池田: そうです。細かく指示して描かせるより自分で描いた方が早い(笑)。

―― それで身体を壊しちゃうと大変ですよ。ブラックですよ(笑)。でも、気持ちは分かる気がします。先生はストーリーと同じくらい、機関車を描く作業が好きでしょう。

池田: 掲載雑誌『コミック乱ツインズ』は江戸時代を描いた作品が多いので、本物の馬がたくさん出てきますけれど、こちらは鋼鉄の馬が活躍する話です(笑)。蒸気機関車の魅力は怖さでもある。機械がむきだし。触ったら危ない。大きいし。恐ろしい。でも、だから機械は面白い。日本では蒸気機関車が成熟しないまま終わって電化、無煙化になりましたから。蒸気タービンとか外国にはあるんですけどね。この頃は同じ蒸気機関車でもヘンな機械がいっぱいあるんです。物語に関係ないところでも、これから出しちゃおうかな、なんて考える(笑)。

―― 拝読していて、機械をしっかり描くからこそ、関わる人物像が浮かび上がってくる感じを受けました。

池田: 描いている本人は楽しいんです。でも、機械に関しては説明し過ぎても読みづらいので、詳しい情報は各話の終わりにコラムとして入れました。

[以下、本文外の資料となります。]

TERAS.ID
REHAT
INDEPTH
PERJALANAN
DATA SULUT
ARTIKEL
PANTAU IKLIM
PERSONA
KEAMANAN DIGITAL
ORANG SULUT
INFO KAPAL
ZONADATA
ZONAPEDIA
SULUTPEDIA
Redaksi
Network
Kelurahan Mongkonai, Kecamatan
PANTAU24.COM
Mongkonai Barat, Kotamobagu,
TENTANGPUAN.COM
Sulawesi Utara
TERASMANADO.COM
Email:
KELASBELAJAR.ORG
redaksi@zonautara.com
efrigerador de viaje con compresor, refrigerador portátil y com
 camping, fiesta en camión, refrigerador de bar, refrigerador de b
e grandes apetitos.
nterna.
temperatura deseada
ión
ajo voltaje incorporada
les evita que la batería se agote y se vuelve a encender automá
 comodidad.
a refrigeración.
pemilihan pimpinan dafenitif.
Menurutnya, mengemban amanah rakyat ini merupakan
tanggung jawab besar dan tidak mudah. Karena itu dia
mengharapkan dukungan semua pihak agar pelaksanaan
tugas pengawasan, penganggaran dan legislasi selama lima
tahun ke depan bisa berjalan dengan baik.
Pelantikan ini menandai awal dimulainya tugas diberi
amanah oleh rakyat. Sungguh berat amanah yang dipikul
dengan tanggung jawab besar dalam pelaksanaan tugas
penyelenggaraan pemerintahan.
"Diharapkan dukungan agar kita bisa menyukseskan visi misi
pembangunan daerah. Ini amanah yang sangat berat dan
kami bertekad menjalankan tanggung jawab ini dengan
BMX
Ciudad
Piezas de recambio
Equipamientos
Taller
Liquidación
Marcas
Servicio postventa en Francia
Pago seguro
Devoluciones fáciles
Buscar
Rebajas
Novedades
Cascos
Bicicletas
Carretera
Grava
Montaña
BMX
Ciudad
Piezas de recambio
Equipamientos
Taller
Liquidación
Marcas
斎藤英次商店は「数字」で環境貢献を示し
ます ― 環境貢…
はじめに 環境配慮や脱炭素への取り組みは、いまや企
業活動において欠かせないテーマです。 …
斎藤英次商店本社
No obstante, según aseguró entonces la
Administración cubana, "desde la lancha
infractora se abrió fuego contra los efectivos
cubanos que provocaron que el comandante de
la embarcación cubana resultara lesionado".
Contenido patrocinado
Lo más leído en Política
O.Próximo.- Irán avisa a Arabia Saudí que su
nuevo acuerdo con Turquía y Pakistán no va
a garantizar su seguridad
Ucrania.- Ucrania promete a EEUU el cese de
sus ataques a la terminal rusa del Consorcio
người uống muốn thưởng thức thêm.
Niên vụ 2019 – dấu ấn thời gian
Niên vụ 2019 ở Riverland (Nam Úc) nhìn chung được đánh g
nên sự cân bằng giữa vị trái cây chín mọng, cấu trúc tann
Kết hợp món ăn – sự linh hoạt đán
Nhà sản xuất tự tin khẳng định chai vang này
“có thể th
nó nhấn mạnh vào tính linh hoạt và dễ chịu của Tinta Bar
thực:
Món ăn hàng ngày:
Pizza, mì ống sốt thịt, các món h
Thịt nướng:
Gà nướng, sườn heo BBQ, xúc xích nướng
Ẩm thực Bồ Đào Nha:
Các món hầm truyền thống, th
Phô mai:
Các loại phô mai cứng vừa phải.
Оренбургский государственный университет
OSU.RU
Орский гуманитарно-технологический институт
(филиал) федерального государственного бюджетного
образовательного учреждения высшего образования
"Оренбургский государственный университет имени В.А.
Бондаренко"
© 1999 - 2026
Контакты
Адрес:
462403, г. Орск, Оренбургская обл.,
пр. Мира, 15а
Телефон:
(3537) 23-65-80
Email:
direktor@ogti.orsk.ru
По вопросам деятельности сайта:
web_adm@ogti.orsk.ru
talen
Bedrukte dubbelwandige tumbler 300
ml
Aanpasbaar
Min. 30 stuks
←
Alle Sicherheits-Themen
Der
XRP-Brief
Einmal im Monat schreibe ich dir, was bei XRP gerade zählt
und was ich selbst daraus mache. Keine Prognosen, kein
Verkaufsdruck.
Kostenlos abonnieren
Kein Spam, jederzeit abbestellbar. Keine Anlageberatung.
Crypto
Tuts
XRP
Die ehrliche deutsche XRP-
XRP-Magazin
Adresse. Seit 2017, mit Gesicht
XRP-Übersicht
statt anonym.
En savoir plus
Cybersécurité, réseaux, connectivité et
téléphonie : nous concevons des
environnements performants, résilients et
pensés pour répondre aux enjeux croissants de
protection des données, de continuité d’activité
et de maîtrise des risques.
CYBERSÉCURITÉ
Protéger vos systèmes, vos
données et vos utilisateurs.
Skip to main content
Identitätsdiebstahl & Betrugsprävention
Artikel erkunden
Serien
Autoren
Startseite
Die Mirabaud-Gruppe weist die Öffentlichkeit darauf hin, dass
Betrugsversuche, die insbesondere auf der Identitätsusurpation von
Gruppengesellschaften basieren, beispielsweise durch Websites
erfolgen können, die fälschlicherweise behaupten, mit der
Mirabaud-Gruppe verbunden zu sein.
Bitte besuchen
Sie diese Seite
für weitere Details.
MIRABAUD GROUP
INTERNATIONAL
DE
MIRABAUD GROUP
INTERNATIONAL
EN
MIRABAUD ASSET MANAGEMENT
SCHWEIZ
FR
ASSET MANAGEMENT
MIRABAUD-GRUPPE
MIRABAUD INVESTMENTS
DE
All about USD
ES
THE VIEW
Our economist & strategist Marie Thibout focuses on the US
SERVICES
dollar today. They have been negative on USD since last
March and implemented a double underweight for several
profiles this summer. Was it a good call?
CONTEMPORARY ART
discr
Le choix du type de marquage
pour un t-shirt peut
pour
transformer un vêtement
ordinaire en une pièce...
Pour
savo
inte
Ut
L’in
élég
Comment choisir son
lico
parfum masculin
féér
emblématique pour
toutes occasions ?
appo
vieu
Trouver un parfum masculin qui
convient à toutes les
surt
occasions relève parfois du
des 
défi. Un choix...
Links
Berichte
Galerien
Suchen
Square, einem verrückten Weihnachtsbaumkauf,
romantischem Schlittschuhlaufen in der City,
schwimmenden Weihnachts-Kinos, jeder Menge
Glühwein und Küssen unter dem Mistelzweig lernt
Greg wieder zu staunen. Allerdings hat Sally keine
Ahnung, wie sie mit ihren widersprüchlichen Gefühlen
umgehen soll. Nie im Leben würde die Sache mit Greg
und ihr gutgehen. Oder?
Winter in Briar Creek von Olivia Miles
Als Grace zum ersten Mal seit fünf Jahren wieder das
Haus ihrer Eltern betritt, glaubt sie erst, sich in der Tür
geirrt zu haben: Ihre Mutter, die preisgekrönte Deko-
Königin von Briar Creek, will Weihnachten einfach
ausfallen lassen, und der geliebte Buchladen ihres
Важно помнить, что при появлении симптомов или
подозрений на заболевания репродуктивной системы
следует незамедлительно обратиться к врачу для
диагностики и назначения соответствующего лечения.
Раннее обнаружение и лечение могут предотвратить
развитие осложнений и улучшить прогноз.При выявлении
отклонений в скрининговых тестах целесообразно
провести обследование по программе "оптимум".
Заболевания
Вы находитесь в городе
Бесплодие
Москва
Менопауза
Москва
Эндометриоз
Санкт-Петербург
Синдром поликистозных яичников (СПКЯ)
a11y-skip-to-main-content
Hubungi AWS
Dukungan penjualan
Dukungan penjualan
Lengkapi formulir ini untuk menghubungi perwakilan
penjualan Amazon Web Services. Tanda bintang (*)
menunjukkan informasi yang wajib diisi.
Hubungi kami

―― NHKの大河ドラマで、次回予告のあとに出る歴史紹介みたいな。

池田: 本編では、島安次郎が「分からん!」 とか、「なぜだ!」 と悩みます。そこで読者も共感してくれるだろうと。ただし、島安次郎は鉄道官僚としては早くやめてしまうので、この段階でどこまで描けるかなと。日本史でも鉄道史でも、この時期の資料は少なくて、産業史は人物像は出てきませんから。